Activity → Extract every line of the material that holds the string "elbow".

Information shown →
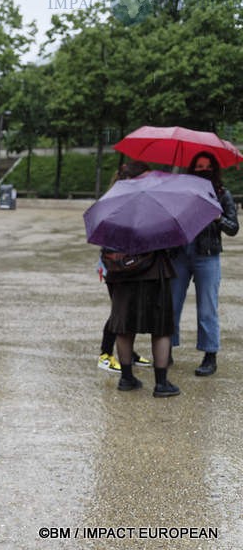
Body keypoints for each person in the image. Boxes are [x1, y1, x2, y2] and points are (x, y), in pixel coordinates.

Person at [103, 161, 179, 397]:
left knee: (124, 327)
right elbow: (172, 240)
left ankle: (127, 379)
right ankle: (161, 383)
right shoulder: (157, 204)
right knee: (161, 328)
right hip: (154, 273)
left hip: (121, 274)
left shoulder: (111, 203)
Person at [170, 151, 239, 376]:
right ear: (192, 168)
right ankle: (165, 349)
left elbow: (233, 228)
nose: (202, 170)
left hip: (207, 255)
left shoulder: (222, 194)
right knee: (171, 304)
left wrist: (217, 216)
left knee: (207, 308)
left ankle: (210, 356)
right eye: (198, 166)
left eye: (206, 166)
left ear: (214, 169)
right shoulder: (182, 192)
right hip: (180, 253)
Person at [97, 163, 152, 372]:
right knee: (119, 311)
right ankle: (105, 354)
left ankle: (128, 351)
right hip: (115, 264)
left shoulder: (136, 200)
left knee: (130, 309)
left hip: (131, 263)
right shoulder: (115, 201)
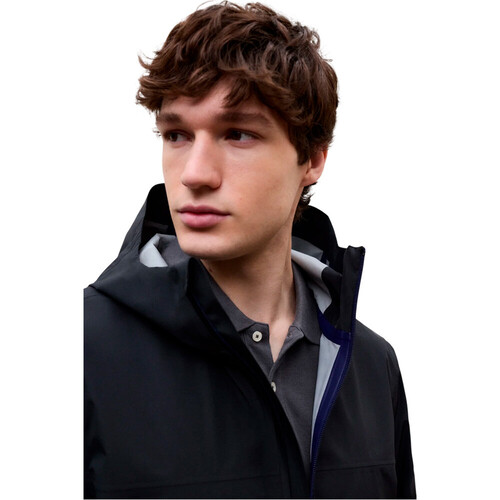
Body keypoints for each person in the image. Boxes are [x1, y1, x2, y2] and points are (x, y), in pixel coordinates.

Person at [84, 2, 416, 498]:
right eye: (176, 134)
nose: (194, 174)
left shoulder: (372, 367)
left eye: (237, 134)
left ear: (312, 158)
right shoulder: (81, 349)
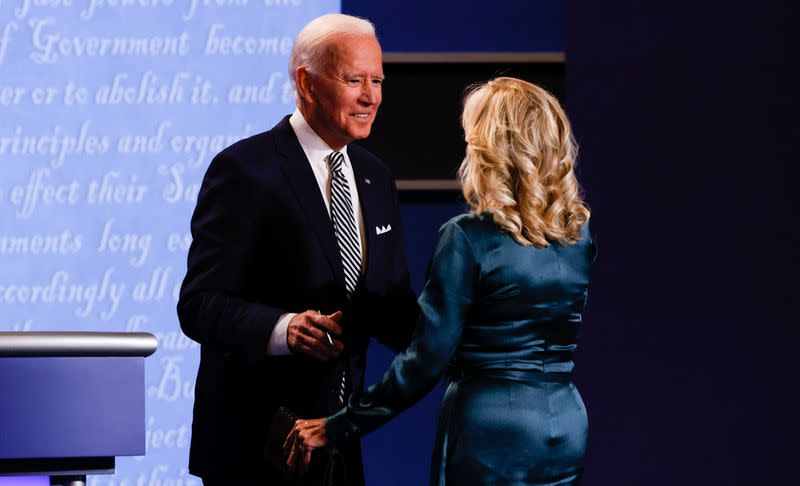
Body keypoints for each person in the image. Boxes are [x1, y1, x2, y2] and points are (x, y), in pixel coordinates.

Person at [285, 77, 597, 485]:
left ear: (488, 148)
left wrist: (339, 425)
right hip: (568, 422)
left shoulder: (466, 236)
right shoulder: (579, 234)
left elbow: (424, 362)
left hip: (490, 428)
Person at [177, 13, 418, 485]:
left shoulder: (376, 177)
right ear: (306, 83)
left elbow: (392, 307)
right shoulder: (244, 171)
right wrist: (284, 329)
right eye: (354, 80)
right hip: (256, 450)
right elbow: (199, 306)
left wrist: (474, 347)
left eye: (377, 80)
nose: (371, 97)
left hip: (337, 444)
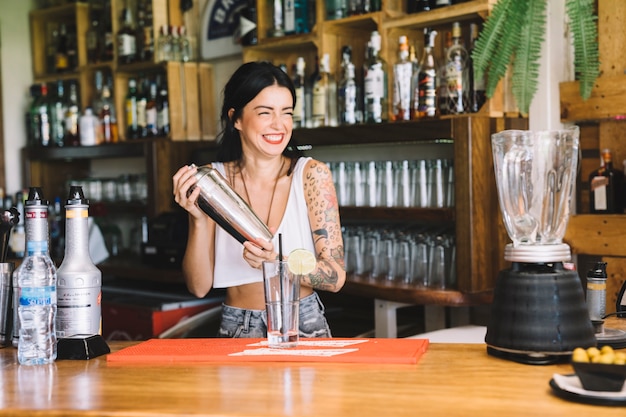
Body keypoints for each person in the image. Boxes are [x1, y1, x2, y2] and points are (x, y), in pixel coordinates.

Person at [172, 61, 346, 338]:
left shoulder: (311, 175)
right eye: (265, 112)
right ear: (236, 118)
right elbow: (198, 286)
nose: (279, 125)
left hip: (302, 321)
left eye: (286, 113)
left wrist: (280, 263)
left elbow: (336, 277)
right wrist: (198, 219)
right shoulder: (212, 182)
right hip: (238, 325)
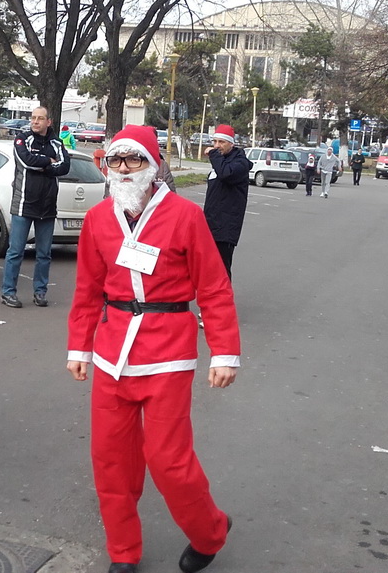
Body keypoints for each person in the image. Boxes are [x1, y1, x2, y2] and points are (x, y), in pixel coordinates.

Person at [66, 125, 239, 573]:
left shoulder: (185, 216)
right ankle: (123, 552)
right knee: (111, 461)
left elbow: (215, 288)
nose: (123, 169)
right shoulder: (98, 218)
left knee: (168, 460)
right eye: (116, 161)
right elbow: (87, 288)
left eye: (134, 160)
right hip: (111, 353)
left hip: (167, 352)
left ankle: (210, 531)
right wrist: (79, 347)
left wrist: (224, 352)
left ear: (154, 165)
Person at [0, 106, 70, 308]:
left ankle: (40, 292)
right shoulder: (22, 139)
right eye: (33, 118)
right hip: (23, 205)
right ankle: (8, 292)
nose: (35, 121)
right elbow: (27, 161)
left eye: (40, 118)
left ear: (49, 122)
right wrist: (49, 162)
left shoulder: (56, 142)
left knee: (44, 254)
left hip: (47, 207)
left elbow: (65, 166)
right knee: (16, 251)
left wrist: (47, 167)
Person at [202, 124, 252, 278]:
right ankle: (211, 298)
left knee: (221, 270)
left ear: (231, 144)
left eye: (221, 142)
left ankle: (223, 300)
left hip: (225, 228)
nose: (217, 146)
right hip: (210, 224)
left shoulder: (240, 163)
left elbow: (226, 174)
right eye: (214, 142)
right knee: (206, 267)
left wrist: (214, 155)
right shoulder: (220, 162)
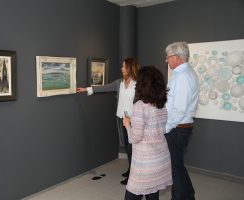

Solution for this task →
right elbow: (172, 240)
left elbow: (233, 228)
left elbow: (424, 362)
left elbow: (392, 307)
right elbow: (199, 306)
right elbow: (198, 286)
left elbow: (336, 277)
left elbow: (215, 288)
right elbow: (87, 288)
right elbow: (27, 161)
left elbow: (65, 166)
left elbow: (226, 174)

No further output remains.